Hata yapmak insana mahsus…
“Hiç kimse bilmeden hata yapmaz” demekle hataların sone ermediği ortada iken insanların kusursuz olmadığını unutmamak gerekiyor.
İnsanlar kendi kusurlarını görmez.
İnsan, kendi dışında her şeyde ve insanda hata görür, eleştirir, düzeltilmesini ister. Ancak dokunulmaması gereken yine kendisidir.
Normalde hiç kimse kusursuz değildir.
Hiç hata yapılmayacakmış ya da kusurlu davranılmayacakmış gibi düşünmek de hatadır. Çünkü insan dikkatsizlik, düşünmeden konuşma, diğerinin haklarını unutma, kendi özgürlüğü yanında başkalarının özgürlüklerini umursamama gibi hatalı eylem ve söylemlerle yaşamını şekillendirmeyi seçer.
Kendi bilinci ve şuurunu sadece menfaatler ve çıkarlar üzerine kurmayı düşünen insan için bireysel hiçbir sorgulamanın anlamı yoktur. Önemli olan öz bilincinin kendi dünyasına uygun olup olmadığıdır.

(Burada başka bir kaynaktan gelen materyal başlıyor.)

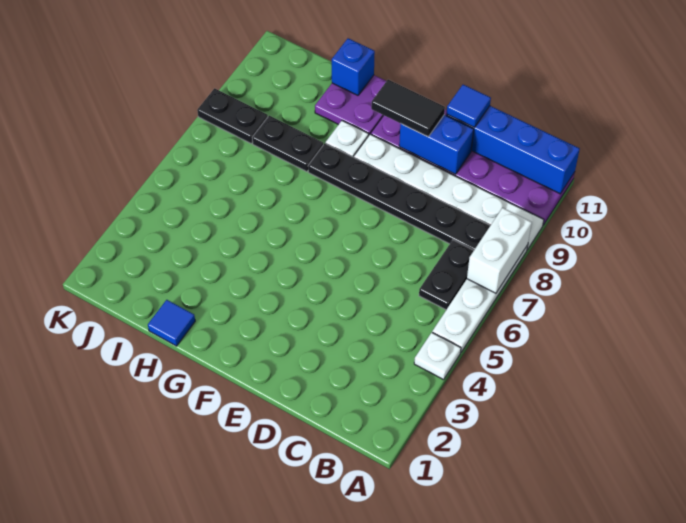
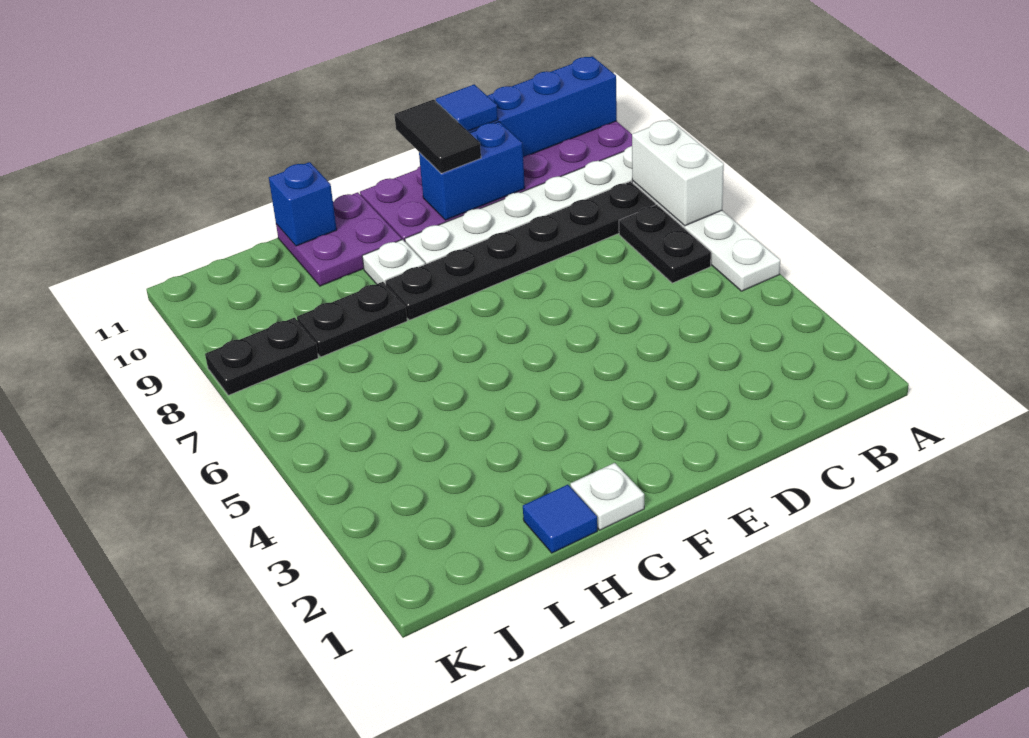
white 1x1 plate [414,333,461,380] -> white 1x1 plate moved to [570,463,644,530]
black 1x2 tile [371,80,445,137] -> black 1x2 tile turned to [394,100,481,173]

Hataları ve yanlışları normal kabul etmek ve doğrulardan çok yanlışları benimsemek sosyal kimliklerin yozlaşmasında ilk adımlar olmakta.
Bu yüzden vefa göstermek önemli…
Yani kadir/kıymet bilmek, yapılan iyilikleri/yardımları unutmamak, hatırlamak ve geçmişte iyilik adına sergilenen her şeyi hatır tutarak değeli görmektir.
Özellikle arkadaşlık ve dostluk ilişkilerinde samimiyet kurmak ve kurulan duygusal bağlara sahiplenmek manasında vefa kavramı,aynı zamanda sözünde durma, vaat edilenleri yerine getirme ve sözüne sadık kalma anlamları da taşır.
Değer verilmesi gerekenlere sevgi ve saygı duymanın zorunluluğunu hissetmektir.
Tam anlamıyla “Üzerimizde hakkı bulunan herkese, varlığa, eşyaya, nesneye, canlı ve cansıza, insana ve hayvana, inanca ve düşünceye karşı insani borcumuzu vicdan ve inanç yönüyle ödeyebilme çabamız” demektir.
Sadece insana değil, yaratılan her şeye karşı vefa vardır ya da olmalıdır.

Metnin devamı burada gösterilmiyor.